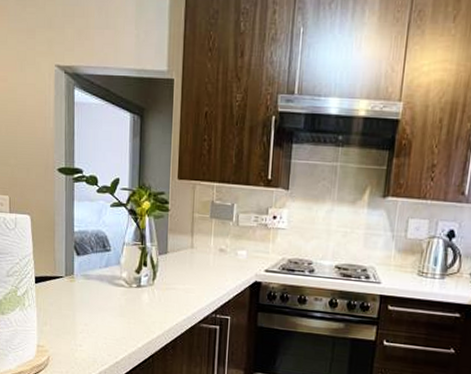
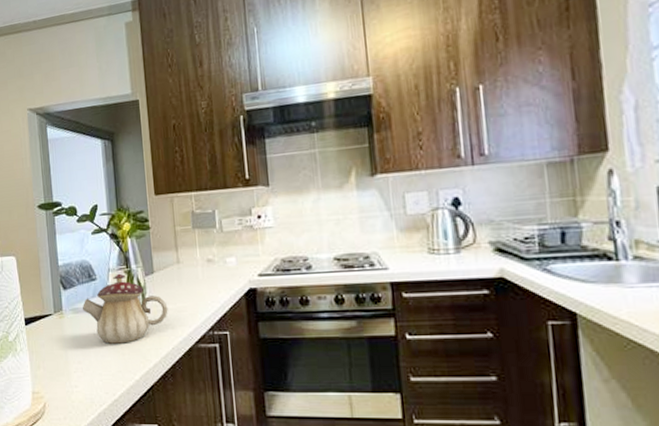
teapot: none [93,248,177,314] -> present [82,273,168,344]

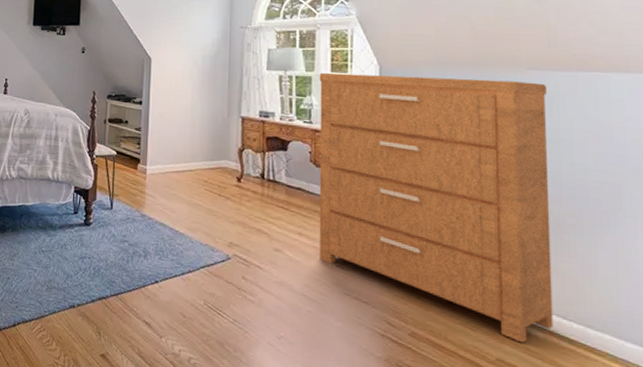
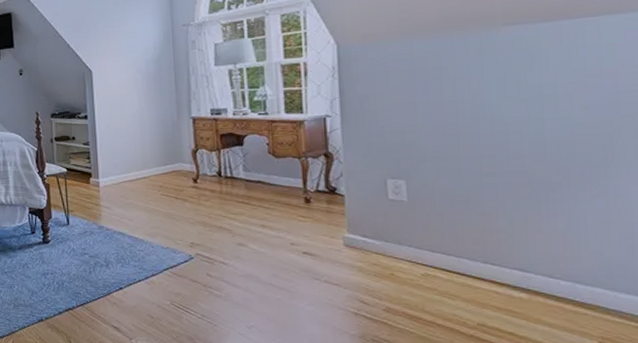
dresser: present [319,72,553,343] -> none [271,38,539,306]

* * *

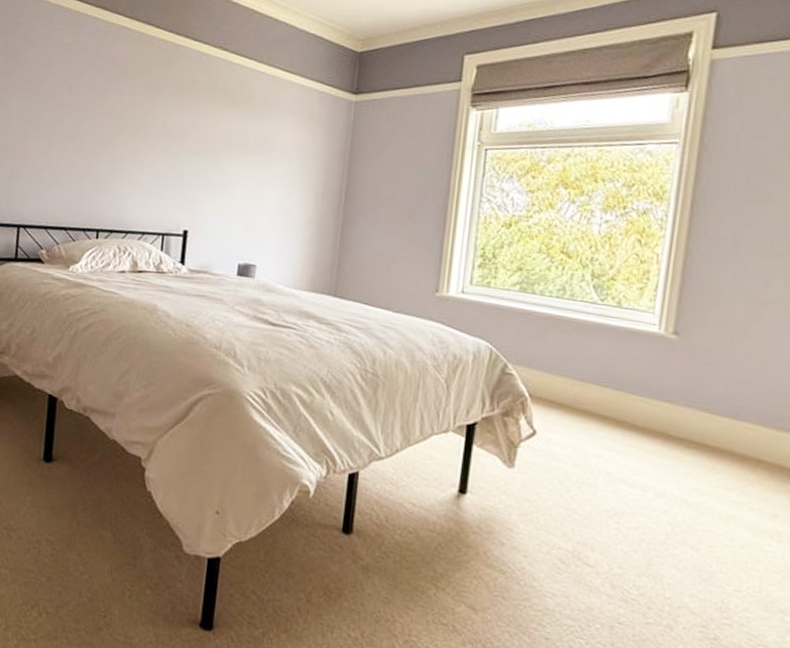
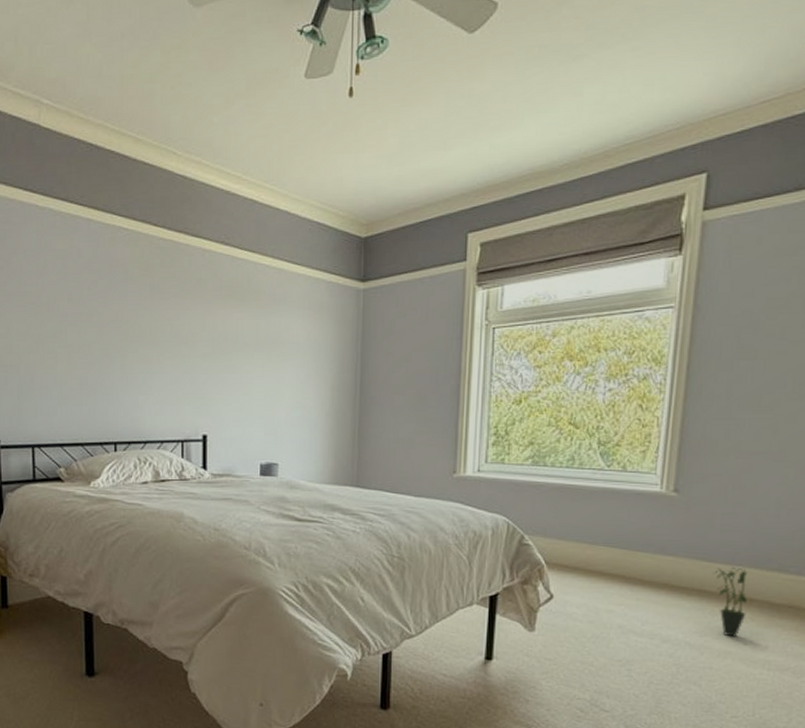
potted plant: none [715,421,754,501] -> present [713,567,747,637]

* ACTIVITY *
Output exactly the stretch of the listing that begins at the line containing "teapot: none [93,248,177,314]" and ends at the line containing "dresser: present [319,72,553,343]", both kept. Omit pictures and everything else.

* SOLUTION BELOW *
teapot: none [93,248,177,314] -> present [82,273,168,344]

dresser: present [319,72,553,343] -> none [271,38,539,306]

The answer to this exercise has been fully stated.